I can say with confidence that it was not a ex employee or a current employee.



DB74 said:


> I would be very surprised if you are not obligated to inform that accountant's regulating body over this



you are not obligated to inform the accountant's regulating body but you are meant to inform the cro and the odce and then its there duty to investigate it and inform the offending accountants body if they belong to one



Paddy199 said:


> I too have a CA number, have filed audited accounts and never received any email!





Paddy199 said:


> Is it the email address you put in the B1 or the email address you have registered with the CA number in the CRO thats gets the email?





DB74 said:


> Maybe the CRO don't do it for all audit reports then
> 
> I assumed that they did



It is the Auditor Registration Number that you put on the B1 and then you should get a e-mail at the end of the month, if you's dont then i suggest you contact the cro and find out why


----------



## T McGibney (10 Nov 2011)

Some perspective on this story: http://mcgibney.wordpress.com/2011/03/23/time-runs-out-for-bogus-auditors/


----------



## contemporary (11 Nov 2011)

Ants09 said:


> I can say with confidence that it was not a ex employee or a current employee.



Sorry, I didnt mean to imply that it was, but that the accountants would use that story as an explanation as to why the auditors company name was there and pocket the cash for themselves


----------



## DBRAN (11 Nov 2011)

Hi

I contacted the CRO a while ago about why I was not getting the reports and they said I had to get onto my institute (ACCA) as it is the email that they supply that is used to send out the report. (Makes sense too).
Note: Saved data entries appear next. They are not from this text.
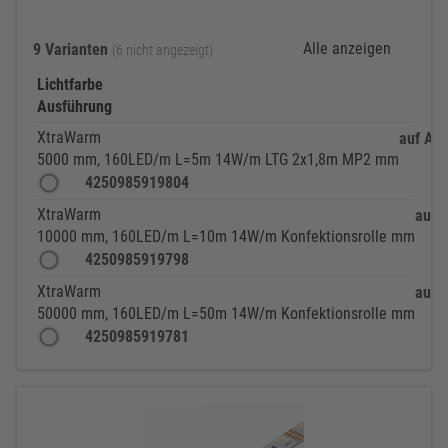
Alle anzeigen
9 Varianten
(6 nicht angezeigt)
Lichtfarbe
Ausführung
XtraWarm
auf Anf
5000 mm, 160LED/m L=5m 14W/m LTG 2x1,8m MP2 mm
4250985919804
XtraWarm
auf 
10000 mm, 160LED/m L=10m 14W/m Konfektionsrolle mm
4250985919798
XtraWarm
auf 
50000 mm, 160LED/m L=50m 14W/m Konfektionsrolle mm
4250985919781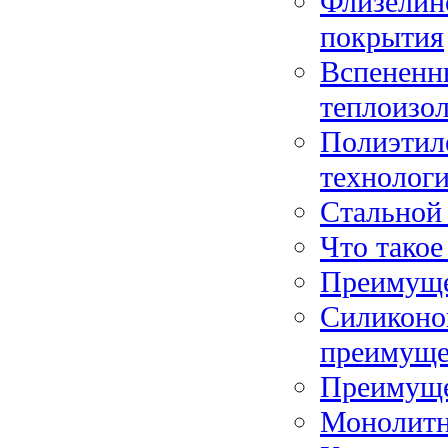
Флизелин
покрытия
Вспененн
теплоизо
Полиэтил
технологи
Стальной 
Что такое
Преимуще
Силиконо
преимуще
Преимуще
Монолитн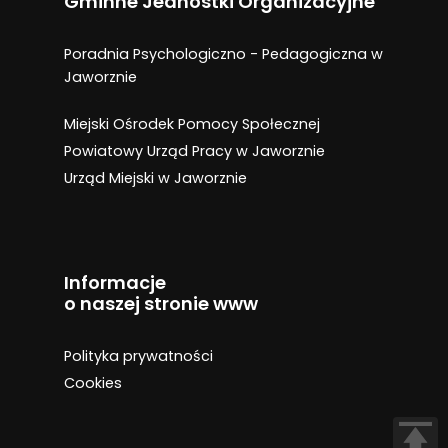
Gminne Jednostki Organizacyjne
akrobatyki
Poradnia Psychologiczno - Pedagogiczna w
Jaworznie
Miejski Ośrodek Pomocy Społecznej
Powiatowy Urząd Pracy w Jaworznie
Urząd Miejski w Jaworznie
Informacje
o naszej stronie www
Polityka prywatności
Cookies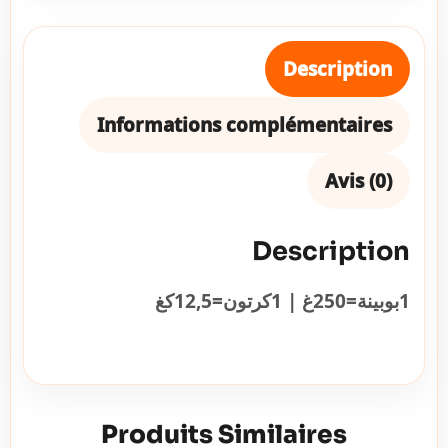
Description
Informations complémentaires
Avis (0)
Description
1بوبينة=250غ | 1كرتون=12,5كغ
Produits Similaires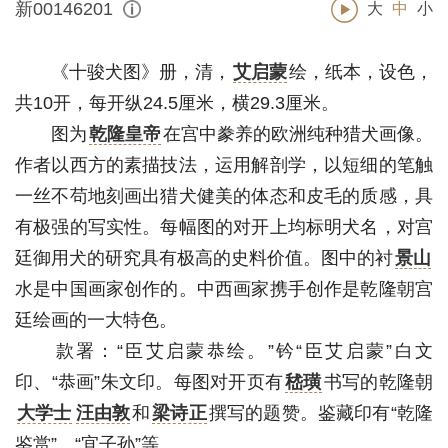
新00146201
大
中
小
《十骏犬图》册，清，
艾启蒙
绘，纸本，设色，
共10开，每开纵24.5厘米，横29.3厘米。
图为
乾隆皇帝
在宫中豢养的欧洲纯种猎犬画像。
作者以西方的素描技法，运用解剖学，以短细的笔触
一丝不苟地刻画出猎犬健美的体态和皮毛的质感，具
有极强的写实性。每幅图的对开上均标明犬名，对宫
廷御用犬的研究具有极高的史料价值。图中的衬
景山
水是中国画家创作的。中西画家携手创作是乾隆朝宫
廷绘画的一大特色。
款署：“臣艾启蒙恭绘。”钤“臣艾启蒙”白文
印、“恭画”朱文印。每图对开页有
嵇璜
书写的乾隆朝
大学士
汪由敦
和
梁诗正
撰写的题赞。鉴藏印有“乾隆
鉴赏”、“宜子孙”等。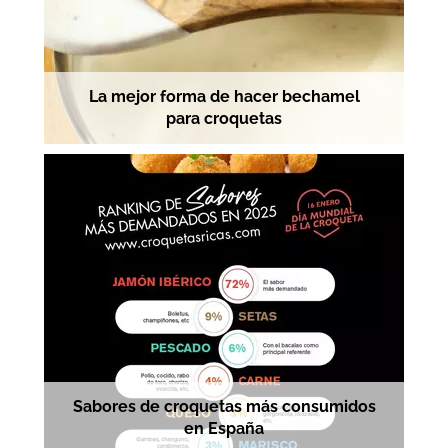
La mejor forma de hacer bechamel
para croquetas
Sabores de croquetas más consumidos
en España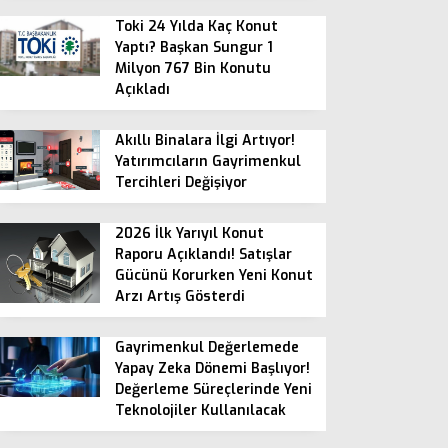
Toki 24 Yılda Kaç Konut
Yaptı? Başkan Sungur 1
Milyon 767 Bin Konutu
Açıkladı
Akıllı Binalara İlgi Artıyor!
Yatırımcıların Gayrimenkul
Tercihleri Değişiyor
2026 İlk Yarıyıl Konut
Raporu Açıklandı! Satışlar
Gücünü Korurken Yeni Konut
Arzı Artış Gösterdi
Gayrimenkul Değerlemede
Yapay Zeka Dönemi Başlıyor!
Değerleme Süreçlerinde Yeni
Teknolojiler Kullanılacak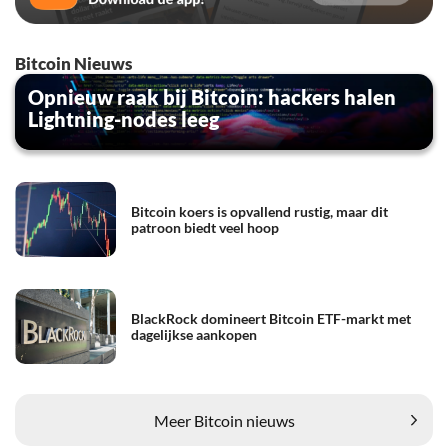
Bitcoin Nieuws
Opnieuw raak bij Bitcoin: hackers halen
Lightning-nodes leeg
Bitcoin koers is opvallend rustig, maar dit
patroon biedt veel hoop
BlackRock domineert Bitcoin ETF-markt met
dagelijkse aankopen
Meer Bitcoin nieuws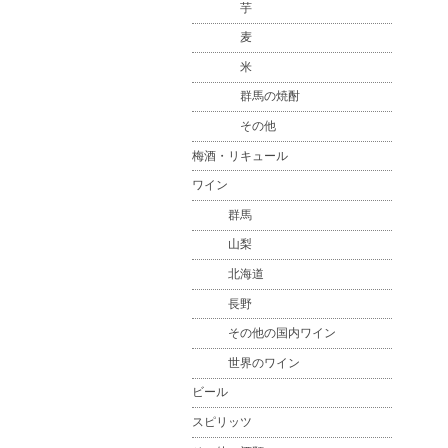
芋
麦
米
群馬の焼酎
その他
梅酒・リキュール
ワイン
群馬
山梨
北海道
長野
その他の国内ワイン
世界のワイン
ビール
スピリッツ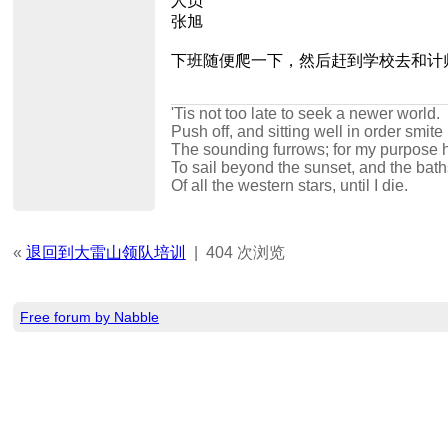
人员
张旭
下班随便爬一下，然后赶到学校去和计
'Tis not too late to seek a newer world.
Push off, and sitting well in order smite
The sounding furrows; for my purpose 
To sail beyond the sunset, and the bath
Of all the western stars, until I die.
«
退回到大雷山领队培训
|
404 次浏览
Free forum by Nabble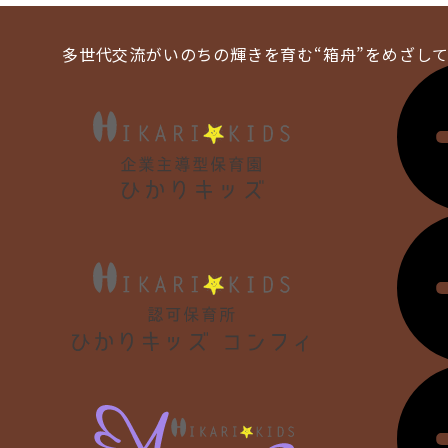
多世代交流がいのちの輝きを育む
“箱舟”をめざし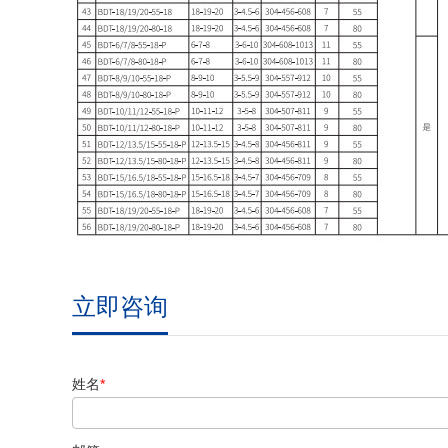
立即咨询
姓名
*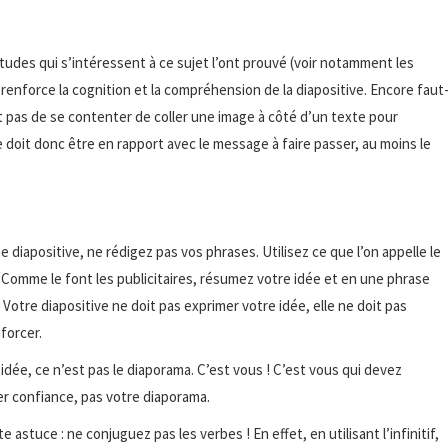
 études qui s’intéressent à ce sujet l’ont prouvé (voir notamment les
 » renforce la cognition et la compréhension de la diapositive. Encore faut
suffit pas de se contenter de coller une image à côté d’un texte pour
le doit donc être en rapport avec le message à faire passer, au moins le
 diapositive, ne rédigez pas vos phrases. Utilisez ce que l’on appelle le
 Comme le font les publicitaires, résumez votre idée et en une phrase
otre diapositive ne doit pas exprimer votre idée, elle ne doit pas
nforcer.
idée, ce n’est pas le diaporama. C’est vous ! C’est vous qui devez
rer confiance, pas votre diaporama.
e astuce : ne conjuguez pas les verbes ! En effet, en utilisant l’infinitif,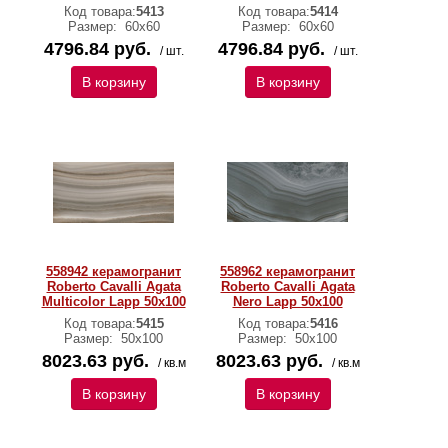
Код товара:
5413
Код товара:
5414
Размер:
60х60
Размер:
60х60
4796.84 руб.
4796.84 руб.
/ шт.
/ шт.
В корзину
В корзину
558942 керамогранит
558962 керамогранит
Roberto Cavalli Agata
Roberto Cavalli Agata
Multicolor Lapp 50x100
Nero Lapp 50x100
Код товара:
5415
Код товара:
5416
Размер:
50х100
Размер:
50х100
8023.63 руб.
8023.63 руб.
/ кв.м
/ кв.м
В корзину
В корзину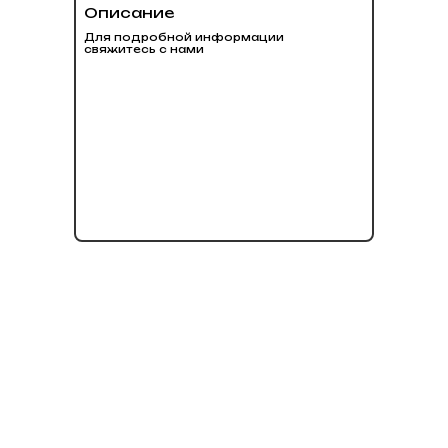
Описание
Для подробной информации
свяжитесь с нами
нет в наличии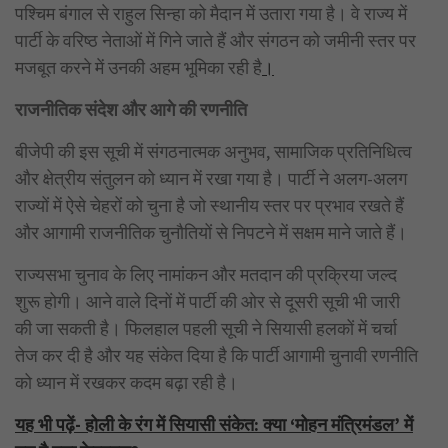
पश्चिम बंगाल से राहुल सिन्हा को मैदान में उतारा गया है। वे राज्य में
पार्टी के वरिष्ठ नेताओं में गिने जाते हैं और संगठन को जमीनी स्तर पर
मजबूत करने में उनकी अहम भूमिका रही है
।
राजनीतिक संदेश और आगे की रणनीति
बीजेपी की इस सूची में संगठनात्मक अनुभव, सामाजिक प्रतिनिधित्व
और क्षेत्रीय संतुलन को ध्यान में रखा गया है। पार्टी ने अलग-अलग
राज्यों में ऐसे चेहरों को चुना है जो स्थानीय स्तर पर प्रभाव रखते हैं
और आगामी राजनीतिक चुनौतियों से निपटने में सक्षम माने जाते हैं।
राज्यसभा चुनाव के लिए नामांकन और मतदान की प्रक्रिया जल्द
शुरू होगी। आने वाले दिनों में पार्टी की ओर से दूसरी सूची भी जारी
की जा सकती है। फिलहाल पहली सूची ने सियासी हलकों में चर्चा
तेज कर दी है और यह संकेत दिया है कि पार्टी आगामी चुनावी रणनीति
को ध्यान में रखकर कदम बढ़ा रही है।
यह भी पढ़ें- होली के रंग में सियासी संकेत: क्या ‘मोहन मंत्रिमंडल’ में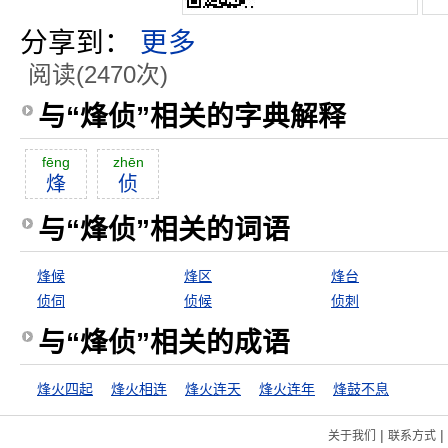
分享到：
更多
阅读(2470次)
与“烽侦”相关的字典解释
fēng
zhēn
烽
侦
与“烽侦”相关的词语
烽候
烽区
烽台
侦伺
侦候
侦刺
与“烽侦”相关的成语
烽火四起
烽火相连
烽火连天
烽火连年
烽鼓不息
|
|
关于我们
联系方式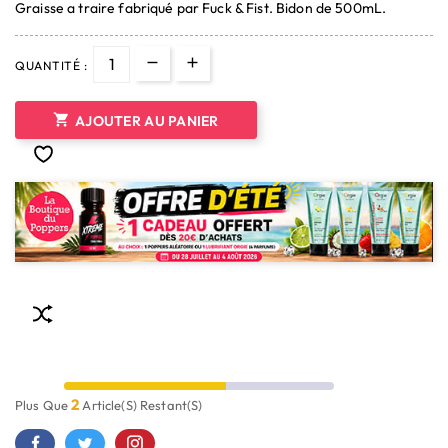
Graisse a traire fabriqué par Fuck & Fist. Bidon de 500mL.
(3 avis)
QUANTITÉ :

AJOUTER AU PANIER
2
Plus Que
Article(s) Restant(s)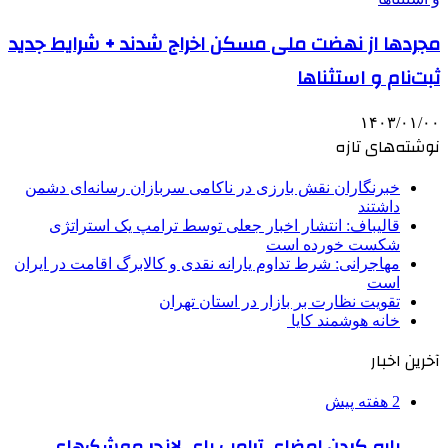
مجردها از نهضت‌ ملی مسکن اخراج شدند + شرایط جدید
ثبت‌نام و استثناها
۱۴۰۳/۰۱/۰۰
نوشته‌های تازه
خبرنگاران نقش بارزی در ناکامی سربازان رسانه‌ای دشمن
داشتند
قالیباف: انتشار اخبار جعلی توسط ترامپ یک استراتژی
شکست خورده است
مهاجرانی: شرط تداوم یارانه نقدی و کالابرگ اقامت در ایران
است
تقویت نظارت بر بازار در استان تهران
خانه هوشمند کایا
آخرین اخبار
2 هفته پیش
پاره کردن امضای ترامپ پای لانچر موشک‌های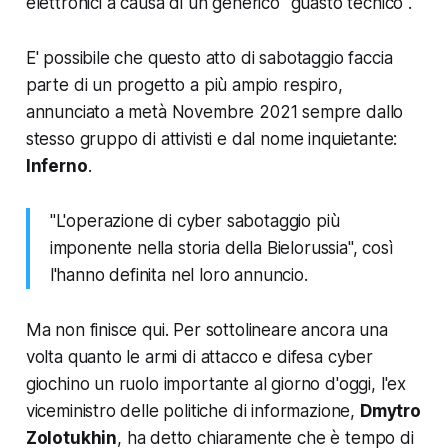
elettronici a causa di un generico "guasto tecnico".
E' possibile che questo atto di sabotaggio faccia
parte di un progetto a più ampio respiro,
annunciato a metà Novembre 2021 sempre dallo
stesso gruppo di attivisti e dal nome inquietante:
Inferno
.
"L'operazione di cyber sabotaggio più
imponente nella storia della Bielorussia", così
l'hanno definita nel loro annuncio.
Ma non finisce qui.
Per sottolineare ancora una
volta quanto le armi di attacco e difesa cyber
giochino un ruolo importante al giorno d'oggi
, l'ex
viceministro delle politiche di informazione,
Dmytro
Zolotukhin
, ha detto chiaramente che è tempo di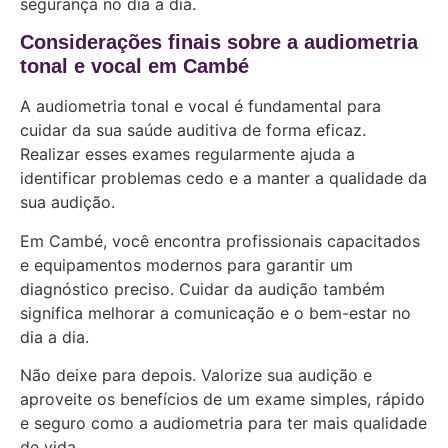
segurança no dia a dia.
Considerações finais sobre a audiometria
tonal e vocal em Cambé
A audiometria tonal e vocal é fundamental para
cuidar da sua saúde auditiva de forma eficaz.
Realizar esses exames regularmente ajuda a
identificar problemas cedo e a manter a qualidade da
sua audição.
Em Cambé, você encontra profissionais capacitados
e equipamentos modernos para garantir um
diagnóstico preciso. Cuidar da audição também
significa melhorar a comunicação e o bem-estar no
dia a dia.
Não deixe para depois. Valorize sua audição e
aproveite os benefícios de um exame simples, rápido
e seguro como a audiometria para ter mais qualidade
de vida.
I needed to contact ACCA anyway as I needed to change the address of the practice so I contacted them. I was put through to Glasgow and there seemed to be some sort of confusion as to what was the correct format of the form that they are required to send to CRO re the email address of the registered auditor. So they took my details about my change of address and my correct email. My change of address has since gone up on the record of auditors. My email address has not and consequently I do not receive the reports. Very annoying!!

Regards

dbran


----------



## Ants09 (11 Nov 2011)

contemporary said:


> Sorry, I didnt mean to imply that it was, but that the accountants would use that story as an explanation as to why the auditors company name was there and pocket the cash for themselves



forget about it as knew what you meant actually,


----------